Tandem MS is a technique for compound identification in untargeted metabolomics experiments. Because of a lack of reference spectra, most molecules cannot be identified, and many spectra cannot be used. We present MS2LDA, an unsupervised method (inspired by text-mining) that extracts common patterns of mass fragments and neutral losses—Mass2Motifs—from collections of fragmentation spectra. Structurally characterized Mass2Motifs can be used to annotate molecules for which no reference spectra exist and expose biochemical relationships between molecules. For four beer extracts, without training data, we show that, with 30 structurally characterized Mass2Motifs, we can annotate approximately three times as many molecules as with library matching.
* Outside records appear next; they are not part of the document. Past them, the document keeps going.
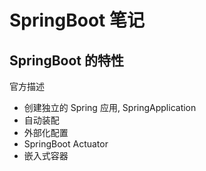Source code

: # SpringBoot 笔记

## 

## SpringBoot 的特性

官方描述

- 创建独立的 Spring 应用, SpringApplication
- 自动装配
- 外部化配置
- SpringBoot Actuator
- 嵌入式容器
These Mass2Motifs were validated in reference spectra from Global Natural Products Social Molecular Networking (GNPS) and MassBank.
PNAS Publication: Topic modeling for untargeted substructure exploration in metabolomics. The data and codes for the paper can be found at http://dx.doi.org/10.5525/gla.researchdata.313.
An improved code for MS2LDA that allows for topics (i.e. Mass2Motifs) to be inferred across multiple document collections (i.e. fragmentation files) at once can be found at http://github.com/sdrogers/lda. The rest of the pipeline codes to process and load fragmentation data into the pipeline can also be found there. The codes for this website itself, alongside various visualisation modules, can be found at http://github.com/sdrogers/ms2ldaviz
How does it work? In MS2LDA, discrete fragment and neutral loss features are extracted from fragmentation spectra. Related features that tend to co-occur are detected using the Latent Dirichlet Allocation model. The figure below shows the analogy between LDA for text and MS2LDA for fragment and neutral loss features. LDA finds topics interpreted as ‘football related’, ‘business-related’ and ‘environment related’. MS2LDA finds sets of concurring mass fragments or losses (Mass2Motifs) that can be interpreted as ‘Asparagine-related’, ‘Hexose-related’ and ‘Adenine-related’.